By Yi Wonju
SEOUL, June 14 (Yonhap) -- North Korea's promotion of veteran diplomat Choe Son-hui, known for her experience in negotiations with the United States, to the post of foreign minister is not necessarily an indication of a shift in its external policy, a government official here said Tuesday.
Pyongyang announced the pick of Choe, vice foreign minister, for the position in a decision made at the plenary meeting of the ruling party's Central Committee last week. The move has raised speculation about the possibility of the reclusive North changing tack to seek to restart denuclearization talks with Washington that have been stalled for more than three years.

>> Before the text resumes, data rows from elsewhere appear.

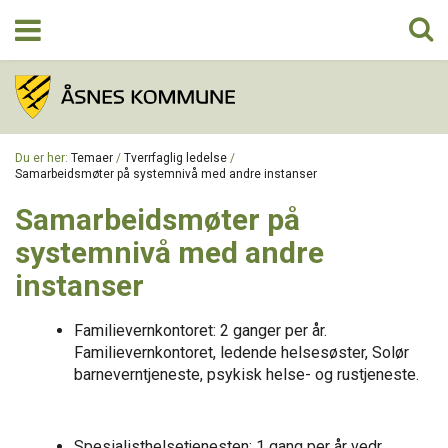
TEMAER
Du er her:
Temaer
/
Tverrfaglig ledelse
/
Samarbeidsmøter på systemnivå med andre instanser
OM PROSJEKTET
Samarbeidsmøter på
systemnivå med andre
KONTAKT
instanser
Familievernkontoret: 2 ganger per år.
Familievernkontoret, ledende helsesøster, Solør
barneverntjeneste, psykisk helse- og rustjeneste.
Spesialisthelsetjenesten: 1 gang per år vedr.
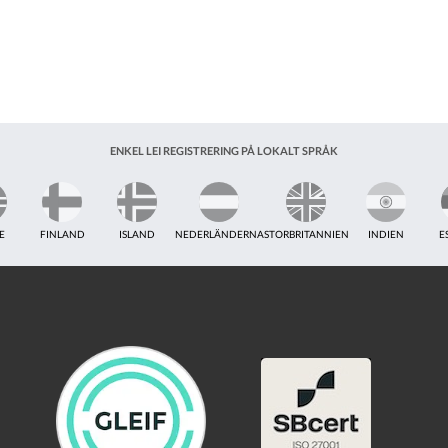
ENKEL LEI REGISTRERING PÅ LOKALT SPRÅK
E
FINLAND
ISLAND
NEDERLÄNDERNA
STORBRITANNIEN
INDIEN
E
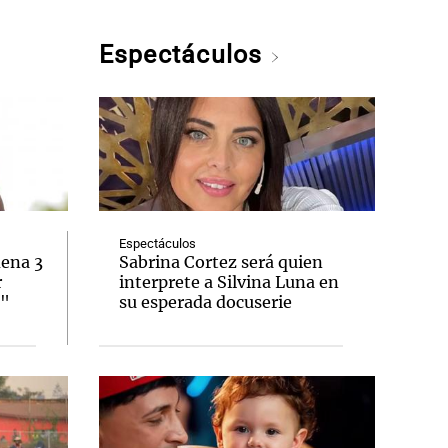
Espectáculos
Espectáculos
dena 3
Sabrina Cortez será quien
r
interprete a Silvina Luna en
o"
su esperada docuserie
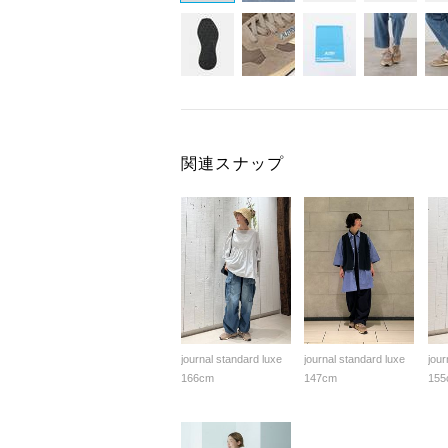
関連スナップ
journal standard luxe
journal standard luxe
jour
166cm
147cm
155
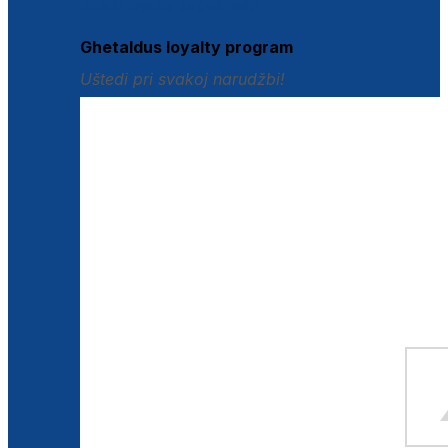
Istraži loyalty pogodnosti
Ghetaldus loyalty program
Uštedi pri svakoj narudžbi!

"It is difficult to construe the replacement of a particular official as being necessarily related to any change in North Korea's external policy," the South's unification ministry official told reporters on background.
The government will keep an eye on the North's policy measures following the reshuffle, according to the official.
In yet another attention-grabbing appointment, Foreign Minister Ri Son-gwon was tapped to lead the party's United Front Department tasked with handling inter-Korean relations. Ri, reportedly in his early 60s, replaced Kim Yong-chol, 76, as head of the organ.
Ri, a former military officer, showed a hawkish stance toward Seoul, leading the North's delegation to inter-Korean talks, Cheong Seong-chang, director of the center for North Korean studies at the Sejong Institute, pointed out.
The appointment of Ri, seen as a measure considering the need for a generational change and the power shift in South Korea to the conservative Yoon Suk-yeol administration, may suggest that the Kim Jong-un regime will further intensify an offensive on Seoul, according to the expert, who has long monitored the North's leadership and followed relevant news.
In the latest key party meeting, Kim stated the principle of "power for power and head-on contest" and urged efforts to boost its national defense capabilities as he cited a "very serious" security environment. Pyongyang has a history of escalating tensions on the peninsula in the early months of a new South Korean government.